Release next tier of tickets. Continue to announce sponsors. Start announcing speakers.

T - 2 months

Release last tier of tickets. Finish announcing sponsors. Continue announcing speakers.

T - 1 month

Final announcements, which can include:

  • Last minute sponsors
  • Details about social events and special activities
  • Keynote or special speakers


The website (especially for a web development conference) can be a fun opportunity to create something fun that uses some bleeding edge tech. But don't let that keep you from focusing on what really matter: the content. As we noted above, there should be a regular cadence at which you are sharing more and more information about the conference. But at the end of the day (i.e. the week before the event at the latest) your website should include at a minimum:

  • Name of conference
  • Location of conference (including name of venue, map and directions)
  • Location of accommodations (including map and directions)
  • Dates
  • Agendas for each day (including registration, meals, talks and evening events)
  • List of speakers (with photo and talk titles)
  • List of sponsors
  • List of organizers (with photo and social handles)

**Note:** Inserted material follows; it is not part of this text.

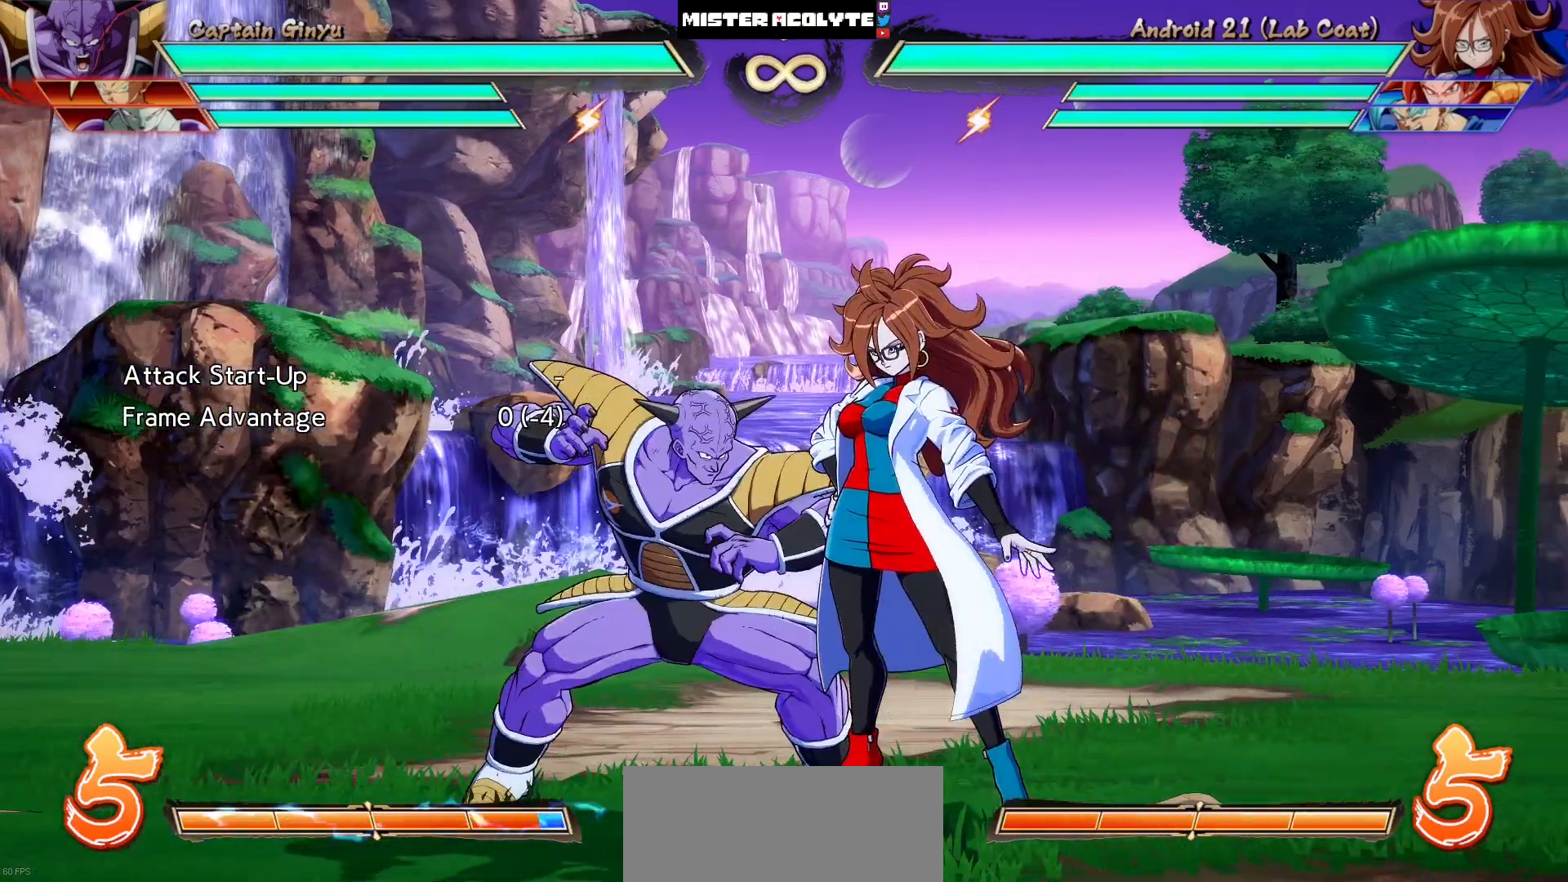
{"buttons": [], "events": []}
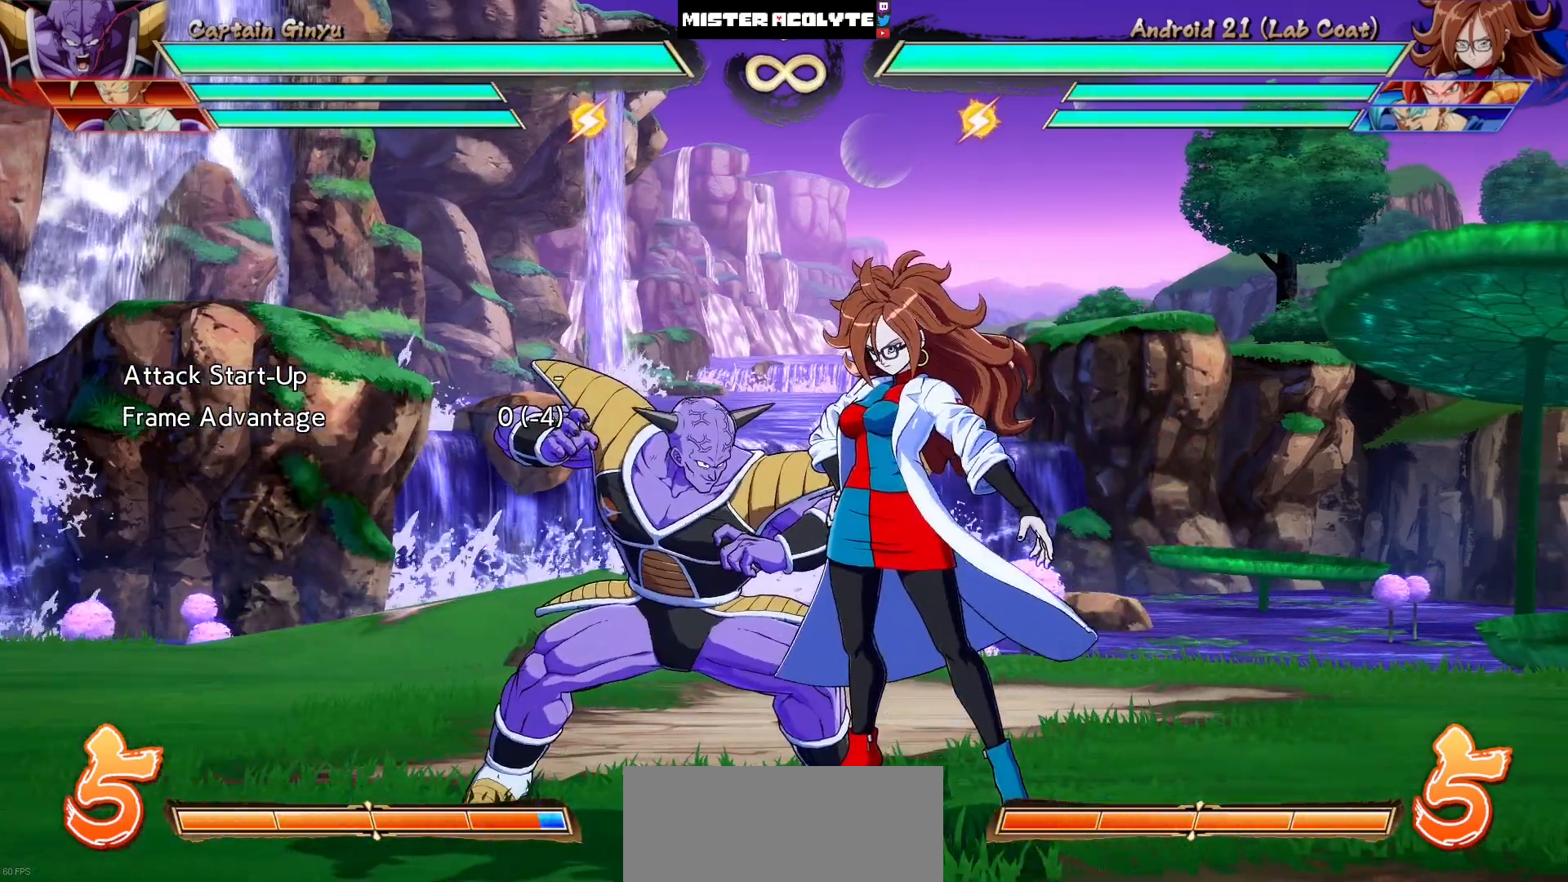
{"buttons": [], "events": []}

These are tools that we've used:

Day-Of Event Running

The final game plan of the events you will be running should be laid out in a detailed schedule for all staff/volunteers. Volunteer schedules(see Tools above for this) that make sure volunteers and staff know when/where they need to be leading up to/during the event will help keep things chugging along smoothly. Reviewing this ahead at a staff meeting allows for a playbook to be laid out for everyone involved and will make sure those organizing are confident in making decisions on the fly when problems arise. Keep a cool head, and you'll have a great time along with everyone else already enjoying what you've worked so hard to provide!



This is everything we know about how to put on CascadiaJS or a conference like it.